Anyone who is familiar with this currently very concentrated scene of alternative music understands that this an outdated misconception. Emo in its current state has started to be taken more seriously thanks to bands such as The Hotelier that tackle dark themes in music with choral tones of melancholy that would rather you gently wave and vigorously headbang when necessary. This is due to the sincerity of Holden’s writing that tells truly heartfelt stories that deserve respect and attention. The accompaniment of Chris Hoffman and Scott Ayotte’s partnered efforts with predominantly rhythm guitar and alternating lead roles – creating a wider tone without the constant necessity of distortion. To place a finger on what their music has to offer to a listener in one sentence is a challenge I have yet accomplished.
Christian Holden’s anecdote of his visit to the 235 casino in Manchester proves he can relate. A man Holden had made acquaintance with at the casino asked him “So are you guys like Blink 182?”, “Close Enough” he responded, defeatedly.
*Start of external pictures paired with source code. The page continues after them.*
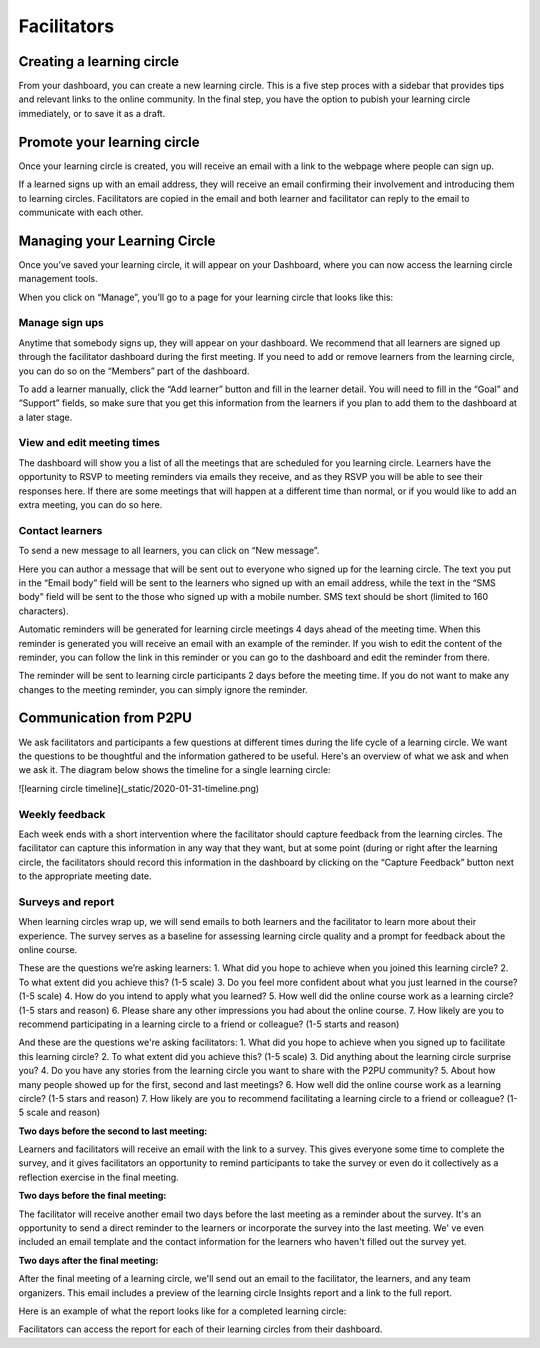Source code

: Facilitators
============

Creating a learning circle
------
From your dashboard, you can create a new learning circle. This is a five step proces with a sidebar that provides tips and relevant links to the online community. In the final step, you have the option to pubish your learning circle immediately, or to save it as a draft.

.. image:: _static/2018-03-01-lc-create-1.png

.. image:: _static/2018-03-01-lc-create-2.png

.. image:: _static/2018-03-01-lc-create-3.png

.. image:: _static/2018-03-01-lc-create-4.png

.. image:: _static/2018-03-01-lc-create-5.png

Promote your learning circle
------
Once your learning circle is created, you will receive an email with a link to the webpage where people can sign up.

.. image:: _static/2018-11-15-signuppage.png

.. image:: _static/2018-11-15-signup-success.png

If a learned signs up with an email address, they will receive an email confirming their involvement and introducing them to learning circles. Facilitators are copied in the email and both learner and facilitator can reply to the email to communicate with each other.

.. image:: _static/2018-03-29-signup-email.png

Managing your Learning Circle
--------------------------
Once you’ve saved your learning circle, it will appear on your Dashboard, where you can now access the learning circle management tools.

.. image:: _static/2019-08-13-my-learning-circles.png

When you click on “Manage”, you’ll go to a page for your learning circle that looks like this:

.. image:: _static/2019-08-13-lc-management-page.png

Manage sign ups
^^^^^^^^^^^^^^^

Anytime that somebody signs up, they will appear on your dashboard. We recommend that all learners are signed up through the facilitator dashboard during the first meeting. If you need to add or remove learners from the learning circle, you can do so on the “Members” part of the dashboard.

To add a learner manually, click the “Add learner” button and fill in the learner detail. You will need to fill in the “Goal” and “Support” fields, so make sure that you get this information from the learners if you plan to add them to the dashboard at a later stage.

.. image:: _static/facilitator-dash-members.png

View and edit meeting times
^^^^^^^^^^^^^^^

The dashboard will show you a list of all the meetings that are scheduled for you learning circle. Learners have the opportunity to RSVP to meeting reminders via emails they receive, and as they RSVP you will be able to see their responses here. If there are some meetings that will happen at a different time than normal, or if you would like to add an extra meeting, you can do so here.

.. image:: _static/facilitator-dash-meetings.png

Contact learners
^^^^^^^^^^^^^^^
To send a new message to all learners, you can click on “New message”.

.. image:: _static/facilitator-dash-messages.png

Here you can author a message that will be sent out to everyone who signed up for the learning circle. The text you put in the “Email body” field will be sent to the learners who signed up with an email address, while the text in the “SMS body” field will be sent to the those who signed up with a mobile number. SMS text should be short (limited to 160 characters).

.. image:: _static/message-compose.png

Automatic reminders will be generated for learning circle meetings 4 days ahead of the meeting time. When this reminder is generated you will receive an email with an example of the reminder. If you wish to edit the content of the reminder, you can follow the link in this reminder or you can go to the dashboard and edit the reminder from there.

The reminder will be sent to learning circle participants 2 days before the meeting time. If you do not want to make any changes to the meeting reminder, you can simply ignore the reminder.

.. image:: _static/facilitator-dash-messages-reminder.png

Communication from P2PU
----------------------
We ask facilitators and participants a few questions at different times during the life cycle of a learning circle. We want the questions to be thoughtful and the information gathered to be useful. Here's an overview of what we ask and when we ask it. The diagram below shows the timeline for a single learning circle:

![learning circle timeline](_static/2020-01-31-timeline.png) 

Weekly feedback
^^^^^^^^^^^^^^^^

Each week ends with a short intervention where the facilitator should capture feedback from the learning circles. The facilitator can capture this information in any way that they want, but at some point (during or right after the learning circle, the facilitators should record this information in the dashboard by clicking on the “Capture Feedback” button next to the appropriate meeting date.

.. image:: _static/facilitator-dash-feedback.png

Surveys and report
^^^^^^^^^^^^^^^^^
When learning circles wrap up, we will send emails to both learners and the facilitator to learn more about their experience. The survey serves as a baseline for assessing learning circle quality and a prompt for feedback about the online course. 

These are the questions we’re asking learners:
1. What did you hope to achieve when you joined this learning circle?
2. To what extent did you achieve this? (1-5 scale)
3. Do you feel more confident about what you just learned in the course? (1-5 scale)
4. How do you intend to apply what you learned?
5. How well did the online course work as a learning circle? (1-5 stars and reason)
6. Please share any other impressions you had about the online course.
7. How likely are you to recommend participating in a learning circle to a friend or colleague? (1-5 starts and reason)

And these are the questions we're asking facilitators:
1. What did you hope to achieve when you signed up to facilitate this learning circle?
2. To what extent did you achieve this? (1-5 scale)
3. Did anything about the learning circle surprise you?
4. Do you have any stories from the learning circle you want to share with the P2PU community?
5. About how many people showed up for the first, second and last meetings?
6. How well did the online course work as a learning circle? (1-5 stars and reason)
7. How likely are you to recommend facilitating a learning circle to a friend or colleague? (1-5 scale and reason)

**Two days before the second to last meeting:**

Learners and facilitators will receive an email with the link to a survey. This gives everyone some time to complete the survey, and it gives facilitators an opportunity to remind participants to take the survey or even do it collectively as a reflection exercise in the final meeting.

.. image:: _static/2018-11-13-report-reminder.png

**Two days before the final meeting:**

The facilitator will receive another email two days before the last meeting as a reminder about the survey. It's an opportunity to send a direct reminder to the learners or incorporate the survey into the last meeting. We' ve even included an email template and the contact information for the learners who haven't filled out the survey yet.

.. image:: _static/2018-11-13-report-reminder2.png

**Two days after the final meeting:**

After the final meeting of a learning circle, we'll send out an email to the facilitator, the learners, and any team organizers. This email includes a preview of the learning circle Insights report and a link to the full report.

.. image:: _static/2018-11-13-report-reminder3.png

Here is an example of what the report looks like for a completed learning circle:

.. image:: _static/2018-11-13-report.png

Facilitators can access the report for each of their learning circles from their dashboard.

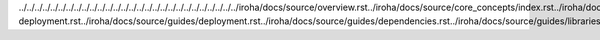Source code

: ../../../../../../../../../../../../../../../../../../../../../../../../../../../../iroha/docs/source/overview.rst../iroha/docs/source/core_concepts/index.rst../iroha/docs/source/core_concepts/er_model.rst../iroha/docs/source/core_concepts/glossary.rst../iroha/docs/source/guides/index.rst../iroha/docs/source/guides/build.rst../iroha/docs/source/guides/configuration.rst../iroha/docs/source/guides/libraries.rst../iroha/docs/source/guides/k8s-deployment.rst../iroha/docs/source/guides/deployment.rst../iroha/docs/source/guides/dependencies.rst../iroha/docs/source/guides/libraries/python.rst../iroha/docs/source/guides/libraries/android.rst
The man was invited to the show after he lost a bet, though ‘Texas’ Holden determined him a no-show. ‘You In This Light’ saw the A-string of Holden’s bass guitar snap, he carried on playing defiantly but the issue had to be addressed after the song. The first solution was a spare string which he quickly tried to tune until *snap*. Ayotte informed that “seeing a bass string snap is like seeing a unicorn, it doesn’t happen but when it does it’s glorious and beautiful”. The next solution came in the shape of Grotbags’ model 4000 Rickenbacker bass guitar, which then had no output throughout ‘Goodness pt. 2’, though they played on defiantly. Because of this, they promised to play a few more songs to which an audience member called out “play the last one but with more bass!” and a huge “Whaayy!” followed as Holden’s Fender is passed back to him on stage. ‘Dendron’ sung the finale of the evening. It was captivating – the fulfilment of belonging to such a warm community of music.